Currently I have a modified arbor press from harbor freight for punching holes in the overlaps. I utilized Clang's design (thanks dood!

). I basically made this (
http://clang.adkinssoftware.com/tool%20 ... %2001.html) but I use a ground masonry nail in place of the leather punch and I don't have the plastic surface shown there. Instead I use a metal surface with a small hole in it as the die to allow the masonry nail bit to pass through a bit after piercing the overlap. I use this tool since I am not good enough to punch holes by hand reliably and for some reason I didn't feel like making punching tongs.
When making this thing, be sure to use a hard metal (like a tiny piece of tool steel, or even the top of a masonry nail!) for the die. Do not try to use mild steel or anything that will easily deform after repeated punching. And also, don't use more force than is needed to punch the overlap, or else your bits will have a short life. These two things are my latest discoveries.
After figuring this punching situation out, I am going to have to figure out the best design for an even trickier tool: the rivet peining/overlap-swaging tongs. I will certainly share what I find when I get to that.
If you want to make punching tongs instead or have any other questions, I HIGHLY recommend you join the rivetedmaille yahoo group and check out the pictures.
http://groups.yahoo.com/group/rivetedmaille/ Also, Julio Junco Flores and Pekka are two of the nicest doods ever and make great stuff that I would wager approaches the quality of even Erik Schmid's stuff. They are good people to go to for help and info, and also have posted good photos of their tools and methods.
Also, this thread (
viewtopic.php?t=33995&highlight=riveted+maille+tools) read it thoroughly! It has excellent information! Anything Erik Schmid says about riveted maille is to be trusted!
Re: Maille flattening
Posted: Fri Apr 08, 2011 10:16 pm
by Thansen
Hi
I've also modified an 1/2 HF arbor press for punching rings. It's been a learning process, but the scrap rate has been going down with practice.
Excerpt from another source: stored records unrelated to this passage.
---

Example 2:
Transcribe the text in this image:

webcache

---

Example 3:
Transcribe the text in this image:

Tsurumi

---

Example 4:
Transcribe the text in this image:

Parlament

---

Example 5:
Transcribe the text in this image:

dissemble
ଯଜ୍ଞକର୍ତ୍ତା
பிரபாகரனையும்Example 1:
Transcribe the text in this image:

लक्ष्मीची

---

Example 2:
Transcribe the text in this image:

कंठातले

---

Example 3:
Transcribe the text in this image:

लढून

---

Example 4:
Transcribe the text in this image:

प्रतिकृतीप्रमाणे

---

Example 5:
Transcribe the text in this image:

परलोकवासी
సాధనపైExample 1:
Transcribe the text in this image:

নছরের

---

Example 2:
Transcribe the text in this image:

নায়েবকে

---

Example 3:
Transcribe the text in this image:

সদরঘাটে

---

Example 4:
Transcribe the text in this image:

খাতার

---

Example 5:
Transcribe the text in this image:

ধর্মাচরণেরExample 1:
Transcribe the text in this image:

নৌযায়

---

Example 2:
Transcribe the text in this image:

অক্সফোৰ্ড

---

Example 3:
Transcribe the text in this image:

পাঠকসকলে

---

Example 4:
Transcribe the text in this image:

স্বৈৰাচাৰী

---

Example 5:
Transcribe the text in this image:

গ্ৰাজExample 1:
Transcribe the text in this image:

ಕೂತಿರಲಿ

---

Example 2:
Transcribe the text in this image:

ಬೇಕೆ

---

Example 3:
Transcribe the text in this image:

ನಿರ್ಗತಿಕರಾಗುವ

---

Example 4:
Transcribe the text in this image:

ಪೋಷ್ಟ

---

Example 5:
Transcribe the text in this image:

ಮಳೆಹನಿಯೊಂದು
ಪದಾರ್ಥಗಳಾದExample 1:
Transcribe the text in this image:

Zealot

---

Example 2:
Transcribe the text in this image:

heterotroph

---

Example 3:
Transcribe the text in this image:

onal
The first mod was to remove the stock table and tap the hole that the table spring-pin pivoted in for a 5/16-18 hex cap screw. The existing hole wasn't exactly the correct size, but it was close enough to tap without needing to drill out the base.
The table was replaced with a disk of steel from the drops bin of a local steel yard. The disk I happened to find was 3 ½" diameter and 5/8" thick. I drilled a hole in the center of the new table to pivot on the 5/16" bolt. I fixed a masonry nail with the head cut off in the end of the ram and used it to scribe a circle around the central bolt hole. A 3/8" hole was drilled and tapped on the scribed circle to hold the anvil bolt
I've been using 3/8" grade 8 bolts as anvils. To prepare them the grade markings are sanded off the heads. I've been annealing the bolts to make them easier to drill. It's been possible to drill them hardened, but the tiny bits tend to break.
There are more pictures of the modified press that I could post if there is any interest.
thansen
A 1/16" hole is drilled off center in the bolt head. The reason for drilling off-center is to allow exactly lining up the punch tip with the center of the hole in the anvil by rotating the table and spinning the anvil bolt. When the punch is exactly lined up on the center of the die the table is clamped down . I've been putting three die holes in each bolt head. After drilling I've been hardening them.
When a hole gets chewed up I can switch to a new die hole without having to replace the anvil.
One thing I've noticed while using the punch is that the fire scale will tend to fall off the link and get compacted into the whole when you see that happen it's a good idea to stop and use a small bill wire or toothpick to clear out the scale or the hole in the anvil will become packed tightly with material and the rings will not punch cleanly.